Nossa palavra aqui não é de denúncia, em termos formais e legais, mesmo porque não somos testemunhas desses acontecimentos; apenas chegaram a nós os boatos. E, como nos atingem pessoalmente, temos o direito de manifestar nosso aborrecimento frente a eles. Mas se trata de uma reflexão (dom que nos foi concedido por Deus); também de um desabafo pessoal e um chamado à unidade, apelo que outras vozes também têm feito e que queremos ver na prática. É tempo de cura, cremos nisso. É hora de deixar para trás o que aconteceu no passado, deixar de perseguir uns aos outros por posições teológicas ou por posturas tomadas nos concílios anteriores.
É hora de deixar de lado os discursos excludentes e assumir que somos uma Região com diversas vozes e que todas podem encontrar o tom ideal para serem ouvidas sem abafar as demais. É hora de pedir a Deus que faça maravilhas no meio de nós – começando por purificar nossa boca de todo boato, fofoca e mentira. Que nos dê coragem de falar a verdade na hora certa. Que nos dê os caminhos certos, justos e éticos para colocar nossos temas em pauta sem recorrer a nenhum subterfúgio.

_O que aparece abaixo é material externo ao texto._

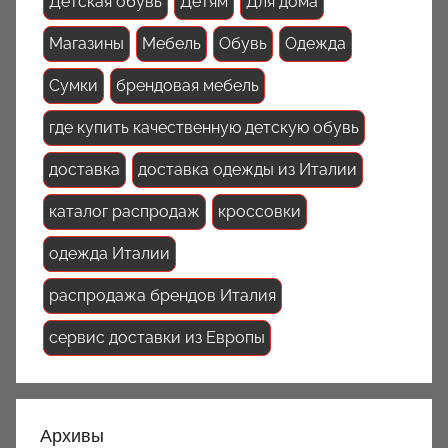
Детская обувь
Детям
Для дома
Магазины
Мебель
Обувь
Одежда
Сумки
брендовая мебель
где купить качественную детскую обувь
доставка
доставка одежды из Италии
каталог распродаж
кроссовки
одежда Италии
распродажа брендов Италия
сервис доставки из Европы
Архивы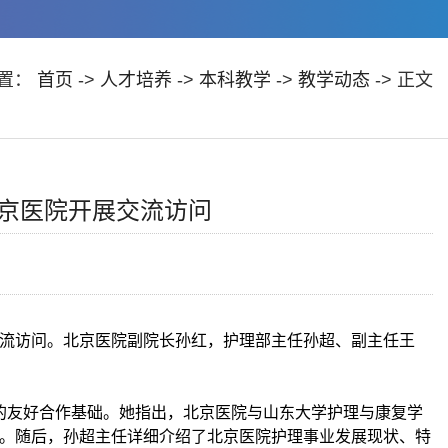
置：
首页
->
人才培养
->
本科教学
->
教学动态
-> 正文
京医院开展交流访问
展交流访问。北京医院副院长孙红，护理部主任孙超、副主任王
的友好合作基础。她指出，北京医院与山东大学护理与康复学
。随后，孙超主任详细介绍了北京医院护理事业发展现状、特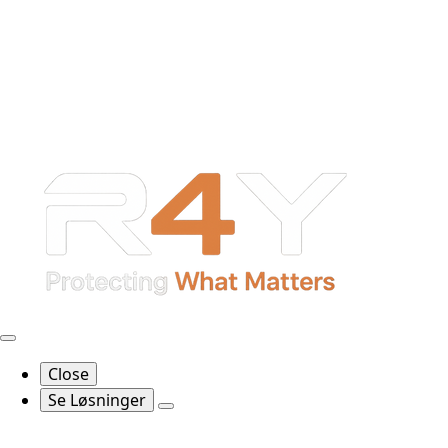
Close
Se Løsninger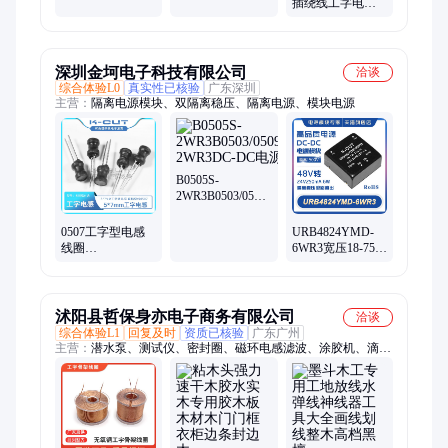
插绕线工字电感
实用性强
匠心打造
滤波器 扼流线圈
支持定制
深圳金坷电子科技有限公司
洽谈
综合体验L0
真实性已核验
广东深圳
主营：
隔离电源模块、双隔离稳压、隔离电源、模块电源
B0505S-
2WR3B0503/0509/0512/0515/0524S-
2WR3DC-DC电源
模块
0507工字型电感
URB4824YMD-
线圈
6WR3宽压18-75V
5*72.2UH3.34.76.81068330UH
转24V250mA6W
直插绕线
稳压单路DC-DC
电源模块
沭阳县哲保身亦电子商务有限公司
洽谈
综合体验L1
回复及时
资质已核验
广东广州
主营：
潜水泵、测试仪、密封圈、磁环电感滤波、涂胶机、滴胶
机、轴承座、灌胶机、污水泵、点胶机、点胶阀、抽水机、隔膜
泵、排污泵、拉力计、喷火枪、骨架油封、密封垫片、煤气焊
炬、机械密封件、液化气焊枪、气动滴胶阀、焊铜管焊枪、组合
密封件圈、铜管气焊喷枪、半自动注胶机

Por esta razão, procuramos o bispo imediatamente, assim que ficamos sabendo o que a nosso respeito se dizia, para lhe reafirmar nossa posição, que é de contribuir para a Região, para a Igreja Metodista e para o Reino de Deus. Ele está informado. Apesar de todas as diferenças que existiram, porventura existam ou venham a existir num ponto ou outro da caminhada, com relação a colegas pastores/as ou membros de nossas igrejas, não agiremos jamais sem verdade, sem respeito, sem amor cristão. Não há razões cristãs que justifiquem tal postura.

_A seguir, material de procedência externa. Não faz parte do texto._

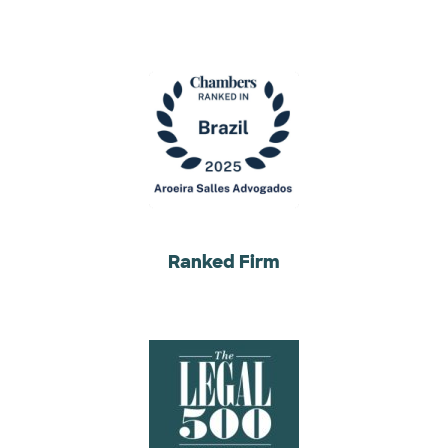
Ranked Firm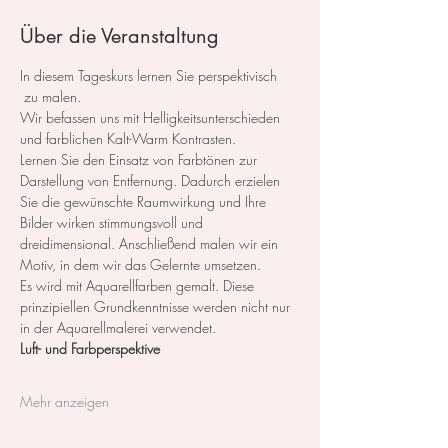
Über die Veranstaltung
In diesem Tageskurs lernen Sie perspektivisch 
 zu malen.
Wir befassen uns mit Helligkeitsunterschieden 
und farblichen Kalt-Warm Kontrasten.
Lernen Sie den Einsatz von Farbtönen zur 
Darstellung von Entfernung. Dadurch erzielen 
Sie die gewünschte Raumwirkung und Ihre 
Bilder wirken stimmungsvoll und 
dreidimensional. Anschließend malen wir ein 
Motiv, in dem wir das Gelernte umsetzen.
​Es wird mit Aquarellfarben gemalt. Diese 
prinzipiellen Grundkenntnisse werden nicht nur 
in der Aquarellmalerei verwendet.
Luft- und Farbperspektive 
Mehr anzeigen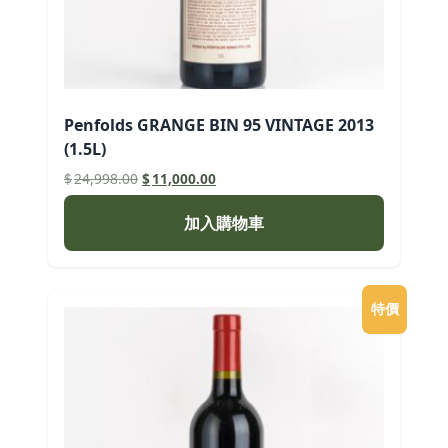
Penfolds GRANGE BIN 95 VINTAGE 2013
(1.5L)
原
目
$
24,998.00
$
11,000.00
始
前
價
價
加入購物車
格：
格：
$24,998.00。
$11,000.00。
特價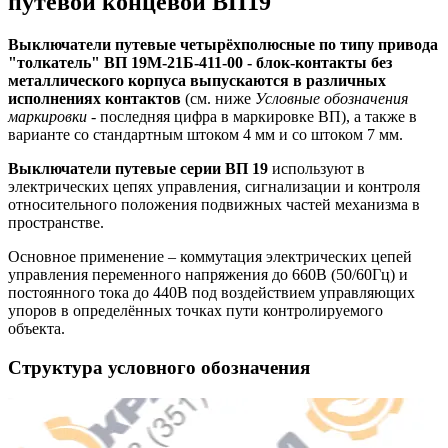
путевой концевой ВП19
Выключатели путевые четырёхполюсные по типу привода
"толкатель" ВП 19М-21Б-411-00 - блок-контакты без
металлического корпуса выпускаются в различных
исполнениях контактов
(см. ниже
Условные обозначения
маркировки
- последняя цифра в маркировке ВП), а также в
варианте со стандартным штоком 4 мм и со штоком 7 мм.
Выключатели путевые серии ВП 19
используют в
электрических цепях управления, сигнализации и контроля
относительного положения подвижных частей механизма в
пространстве.
Основное применение – коммутация электрических цепей
управления переменного напряжения до 660В (50/60Гц) и
постоянного тока до 440В под воздействием управляющих
упоров в определённых точках пути контролируемого
объекта.
Структура условного обозначения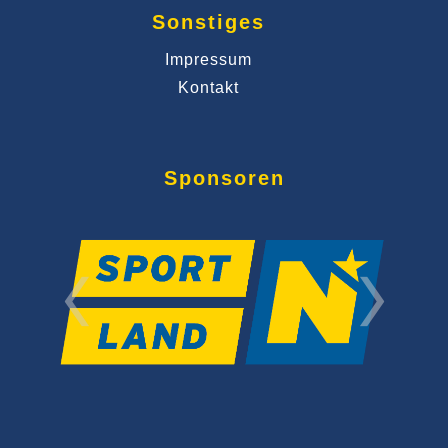
Sonstiges
Impressum
Kontakt
Sponsoren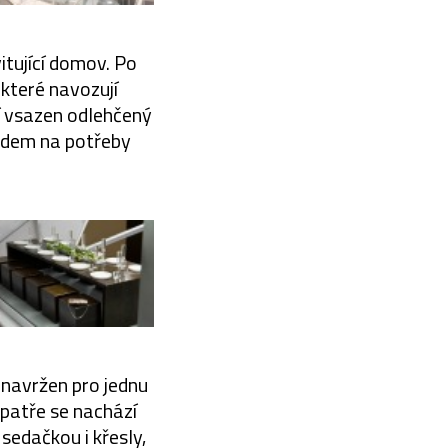
itující domov. Po
které navozují
í vsazen odlehčený
edem na potřeby
 navržen pro jednu
 patře se nachází
sedačkou i křesly,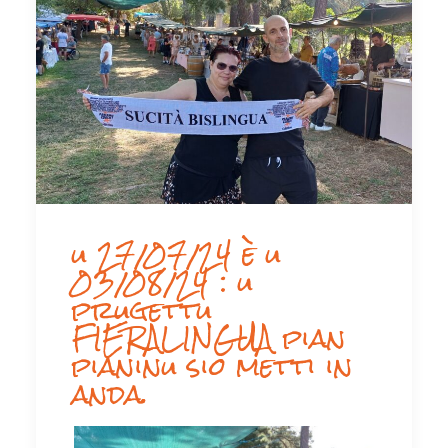
u 27/07/24 è u
03/08/24 : u
prugettu
FIERALINGUA pian
pianinu sio metti in
anda.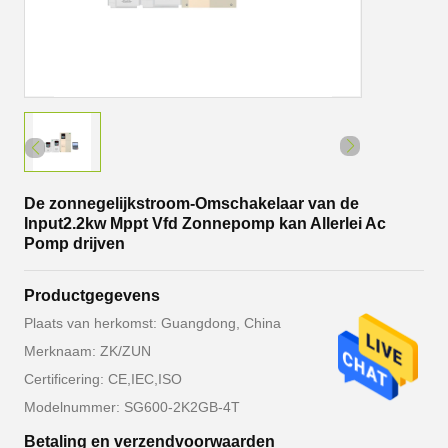
De zonnegelijkstroom-Omschakelaar van de
Input2.2kw Mppt Vfd Zonnepomp kan Allerlei Ac
Pomp drijven
Productgegevens
Plaats van herkomst: Guangdong, China
Merknaam: ZK/ZUN
Certificering: CE,IEC,ISO
Modelnummer: SG600-2K2GB-4T
Betaling en verzendvoorwaarden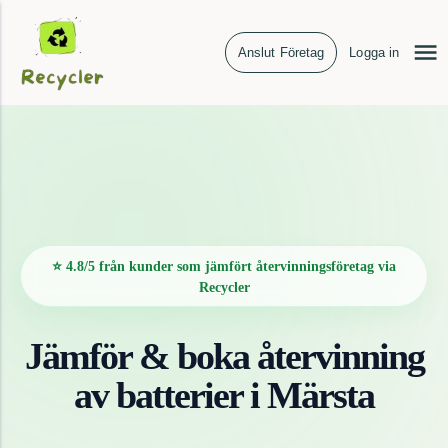
Anslut Företag
Logga in
⭐ 4.8/5 från kunder som jämfört återvinningsföretag via
Recycler
Jämför & boka återvinning
av
batterier
i
Märsta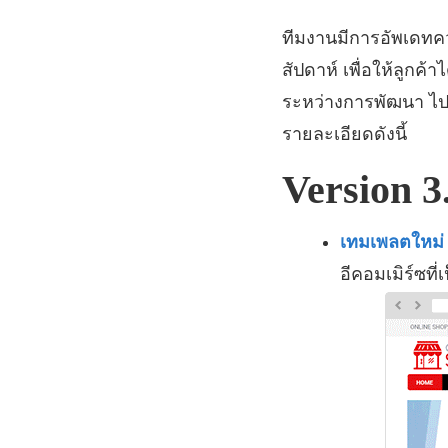
ทีมงานมีการอัพเดท
สัปดาห์ เพื่อให้ลูก
ระหว่างการพัฒนา ไป
รายละเอียดดังนี้
Version 3
เทมเพลตใหม่
อีคอมเมิร์ซที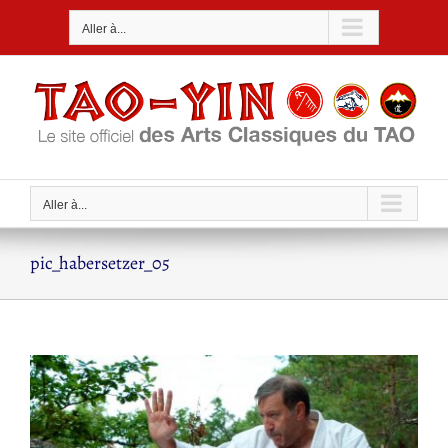
Passer
Aller à...
au
contenu
Aller à...
pic_habersetzer_05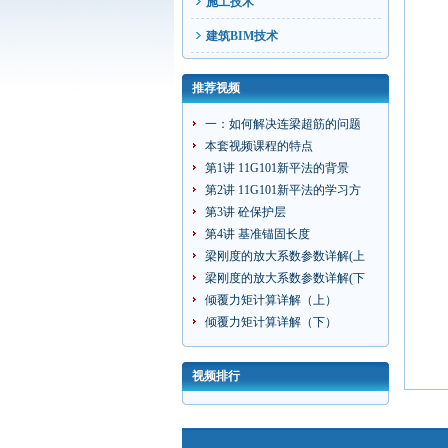
施工技术
建筑BIM技术
推荐视频
一：如何解决连梁超筋的问题
本套视频课程的特点
第1讲 11G101新平法的背景
第2讲 11G101新平法的学习方
第3讲 砼保护层
第4讲 基准锚固长度
梁刚度的放大系数参数详解(上
梁刚度的放大系数参数详解(下
倾覆力矩计算详解（上）
倾覆力矩计算详解（下）
视频排行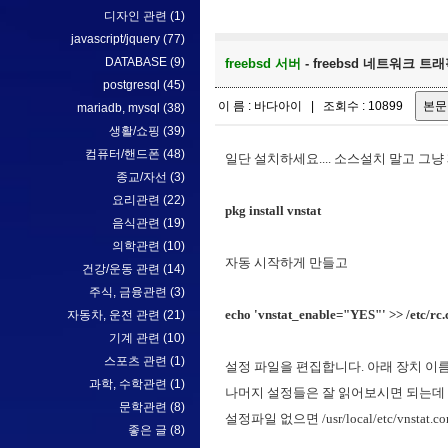
디자인 관련
(1)
javascript/jquery
(77)
DATABASE
(9)
freebsd 서버
- freebsd 네트워크 트래픽 
postgresql
(45)
이 름 : 바다아이 | 조회수 : 10899
mariadb, mysql
(38)
생활/쇼핑
(39)
컴퓨터/핸드폰
(48)
일단 설치하세요.... 소스설치 말고 그냥 
종교/자선
(3)
요리관련
(22)
pkg install vnstat
음식관련
(19)
의학관련
(10)
자동 시작하게 만들고
건강/운동 관련
(14)
주식, 금융관련
(3)
echo 'vnstat_enable="YES"' >> /etc/rc.
자동차, 운전 관련
(21)
기계 관련
(10)
스포츠 관련
(1)
설정 파일을 편집합니다. 아래 장치 이름
과학, 수학관련
(1)
나머지 설정들은 잘 읽어보시면 되는데 
문학관련
(8)
설정파일 없으면 /usr/local/etc/vns
좋은 글
(8)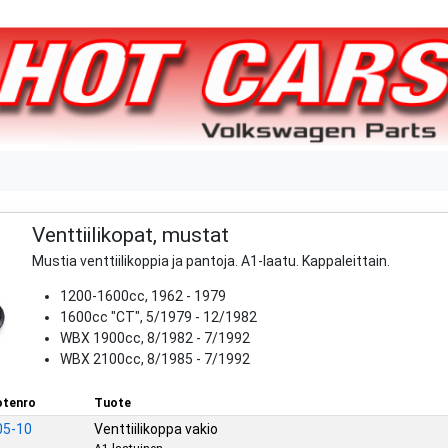
Venttiilikopat, mustat
Mustia venttiilikoppia ja pantoja. A1-laatu. Kappaleittain.
1200-1600cc, 1962 - 1979
1600cc "CT", 5/1979 - 12/1982
WBX 1900cc, 8/1982 - 7/1992
WBX 2100cc, 8/1985 - 7/1992
tenro
Tuote
05-10
Venttiilikoppa vakio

É hora de vestir a armadura de Deus. A nossa luta não é contra a carne, nem o sangue – muito menos de uns contra os outros. De fato, se como diz a Palavra de Deus, onde está o Espírito do Senhor, aí a liberdade, é preciso que assumamos o que é necessário para ter liberdade: “CONHECEREIS A VERDADE E A VERDADE VOS LIBERTARÁ”.